Pecihitam.org- Adanya berbagai kajian terhadap fenomena kriminal dan hukum pidana Islam pada beberapa dekade akhir ini telah membuahkan pemikiran akan pentingnya teori hukuman yang lain selain dua aspek retribusi dan penjeraan.
Perhatian para ahli phenology modern sekarang ini juga tampak lebih tertuju kepada sifat reformasi (reformation) dari suatu hukuman pidana. Bagi para kriminolog, reformasi itu sendiri lebih sinonim dengan arti “pengobatan” (cure).
Kecenderungan ini lebih didasari oleh suatu pemikiran bahwa orang yang melakukan tindak kriminal itu tidak lagi tepat dipandang sebagai “orang yang jelek” akan tetapi “orang yang sakit”. Ibarat orang yang sakit, orang yang melakukan tindakan pidana itu sangat membutuhkan pertolongan.
Kerangka epistemologi ini berimbas kepada bentuk-bentuk hukuman yang tidak berupa siksaan badaniah (corporal punishment) dan pelaksanaan hukumannya pun lebih terfokus kepada person si pelaku kriminal tanpa melibatkan orang lain yang tidak tersangkut tindakan kriminal tersebut.

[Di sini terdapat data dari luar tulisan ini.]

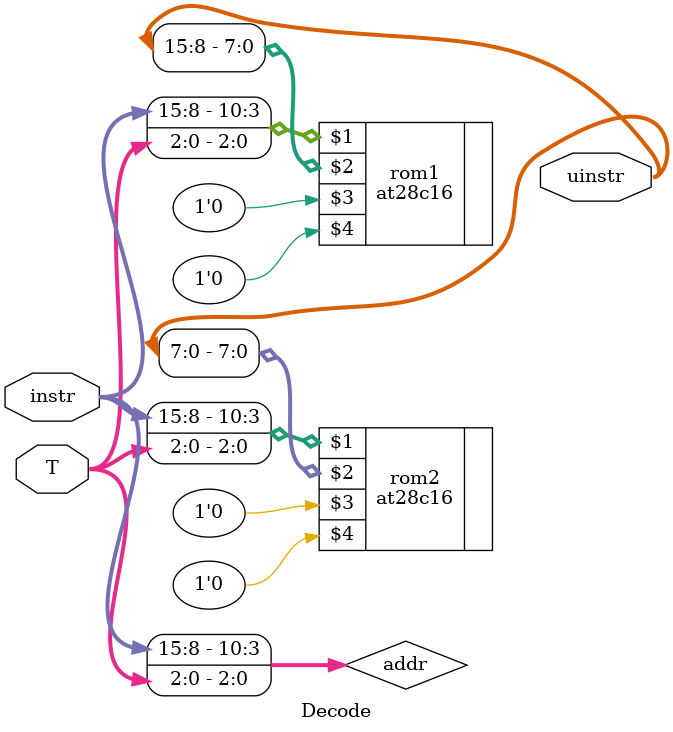
<source format=v>
/* Decode: Turn an instruction into a microinstruction

    T0:  PO AI
    T1:  MO II P+
    T2+: look in DecodeROM at {T-2, instr[15:8]}
*/

`include "ttl/at28c16.v"

module Decode(instr, T, uinstr);
    input [15:0] instr;
    input [2:0] T;
    output [15:0] uinstr;

    wire [10:0] addr;
    assign addr = {instr[15:8], T};

    at28c16 #(.ROM_FILE("ucode-low.hex")) rom2 (addr, uinstr[7:0], 1'b0, 1'b0);
    at28c16 #(.ROM_FILE("ucode-high.hex")) rom1 (addr, uinstr[15:8], 1'b0, 1'b0);
endmodule

</source>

Karenanya bentuk hukuman yang paling sering dijatuhkan adalah hukuman kurungan/penjara. Hukuman-hukuman badaniah semacam cambukan atau siksaan badan lainnya sudah tidak dipraktekkan lagi, dan hukuman itupun tidak perlu lagi dilaksanakan di depan persaksian banyak orang.
Pertanyaan kita sekarang adalah bagaimana kemudian sikap ulama Islam menanggapi fenomena semacam ini? Tentu tidak mudah menjawabnya.
Pro dan kontra pun memang wajar muncul di kalangan mereka, namun sampai sekarang mayoritas para ahli hukum pidana Islam tampaknya masih cenderung kepada pandangan bahwa dalam teori hukuman yang sudah diatur secara eksplisit dalam Al-Qur’an dan hadis Nabi maka tidak mungkin dicarikan justifikasi untuk merubahnya.
Artinya, dalam hal hukuman hudud dan jinayat, filsafat reformasi hukuman tidak bisa dijadikan sebagai alasan pembenar untuk merubah bentuknya. Potong tangan tetap harus diberlakukan kepada orang yang mencuri, cambukan atau rajam untuk orang yang berzina, qisas untuk tindakan pembunuhan dan sebagainya.
Sikap semacam itu tentunya berasal dari pandangan sebagian besar kalangan pemikir Islam yang masih cenderung untuk memahami sumber-sumber teks agama secara tekstual.
Dalam hal-hal yang sudah diatur secara transparan oleh Al-Qur’an dan hadis Nabi, mereka masih belum berani mempertanyakan kemungkinan untuk menyelisihi aturan tersebut dengan alasan lebih memegangi aspek tekstualnya.
Oleh karena itu, walaupun mereka percaya pada kaidah: alhukmu yadurru ma’a ‘illatihi wujudan wa ‘adaman tetapi pada tataran praksisnya kaidah ini hanya berjalan pada hal-hal yang non-eksplisit dalam kedua sumber teks tersebut.
Dalam hal hukum pidana, kenyataan epistemologis ini tampak kentara sekali di mana para ulama senantiasa mengemukakan argumen religious idealism (bahwa semua bentuk hukuman yang dikemukakan Al-Qur’an dan hadis Nabi tidak dapat dirubah karena semata-mata aturan dari Tuhan) di setiap ada usahausaha untuk mereinterpretasi bangunan sistem hukum pidana Islam tersebut.
Namun begitu, kecenderungan ke arah reaktualisasi (pembaharuan) hukum pidana Islam senantiasa muncul. Kecenderungan semacam ini dirasakan sangat relevan terutama dalam rangka penghadapan antara Islam dan tatanan dunia baru sekarang ini.
Untuk itulah gagasan para pemikir Islam modern semacam Abdullahi Ahmed an-Na’im sangat perlu untuk mendapat respon intelektual yang positif. Apa yang diinginkan oleh an-Na’im, misalnya, sebenarnya adalah memformat ulang bangunan hukum Islam disesuaikan dengan lingkungan masyarakat modern yang plural dan terdiri dari berbagai nilai kultur yang dianut.
Dan hal ini, menurut an-Na’im, hanya bisa dicapai bila umat Islam siap untuk mendesakralisasi hukum Islam dan membawanya sesuai dengan alur sejarah manusia itu sendiri, bukan malah melepaskannya dari dimensi ruang dan waktu sejarah peradaban umat manusia.